Featured Interview – Matthew Skoller

matthew skoller image 1“I feel like if you’re going to be a part of a music genre that comes from a very specific history and a very specific set of circumstances that you have to be very self-conscious about it, and you have to know that history really well, and that history in this case is American slavery. That’s what blues music comes out of, and you have to really work at staying away from hurtful traditions that come hand in hand. It’s a fine line.”

Matthew Skoller never forgets that he’s a white singer, songwriter, producer and harp player. But he’s also from Brooklyn, very bright, a bit arrogant, and a self-proclaimed subversive. As a “Blues Immigrant,” the title of his latest CD, he’s earned his green card. He sings about subjects that he knows about first hand. And he writes about them with bite, sarcasm, and humor that come from two decades in the trenches. He’s a veteran, and he walks that tightrope that all white blues artists have to balance in themselves. He knows he has to be wary of the “ugly affectations and mockery that sometimes are found in white blues artists’ works. In talking about Mick Jagger, for instance, he refers to the Stones’ vocalist’s “delicious affectation.”

He explains, “Part of why I think I can’t be accused of ugly affectations and mockery is because I write about things that only somebody from my background could write about.” In the chorus of “Blues Immigrant,” for instance he sings: “I need a green card to play the blues/I’m here for the duration/For better or for worse/My presence is no blessing/But it surely ain’t no curse/(y’all could do a whole lot worse)”

▶ What to work on:
A – What four roles does the Matthew Skoller interview say he holds as a musician?
B – Can you write the next part of the Matthew Skoller interview, starting right after its final sentence?

▶ Given material:

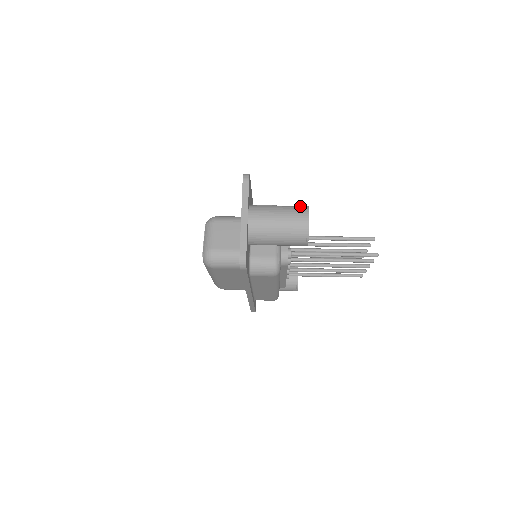
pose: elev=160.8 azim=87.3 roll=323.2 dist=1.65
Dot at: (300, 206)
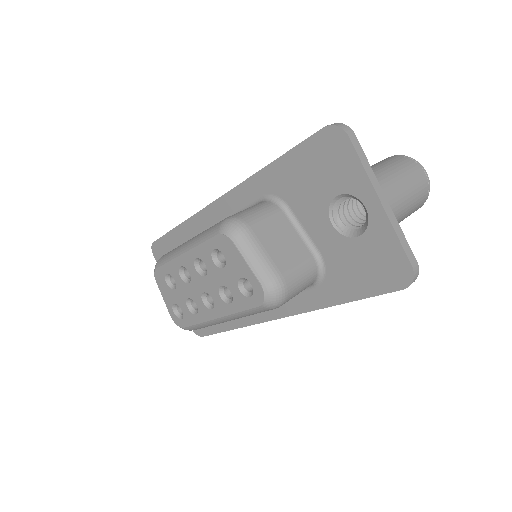
Dot at: (399, 158)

▶ Answers in order:
A – Singer, songwriter, producer, harp player

B –
“It’s true that anybody that chooses to go down this road in this genre is going to be struggling their whole life,” he declares with stark candor, “and I don’t come from money. I don’t come from a well-to-do family at all. And you know, that’s part of what “Blues Immigrant” was about, too. My grandparents were immigrants, but that song really is about cultural exchange. It’s about exactly a white guy or a non-African American person playing this music.

“I’ve done symposiums, and I’ve delivered essays where I’ve used the metaphor of a visitor, a welcome visitor. I’d called myself a welcome visitor, and while I was putting this record together, I had all the tunes together, and I woke up at 4:30 in the morning. I was laying in bed thinking, ‘That’s bullshit. I’m not a f***ing visitor. I’ve been doing this for over 30 years.’ One of the definitions of a visitor is somebody who eventually leaves, so I’m not a visitor in this music. And I thought, ‘What am I? I’m much more of an immigrant, you know?”

On “Only in The Blues,” Skoller sings, “His girl friend is his manager/His brother books the gigs/Ex ol’ lady does the website/And supports his only kid/Thinks it’s only temporary/And he calls it ‘payin’ dues’/It’s a funky situation found only in the blues.”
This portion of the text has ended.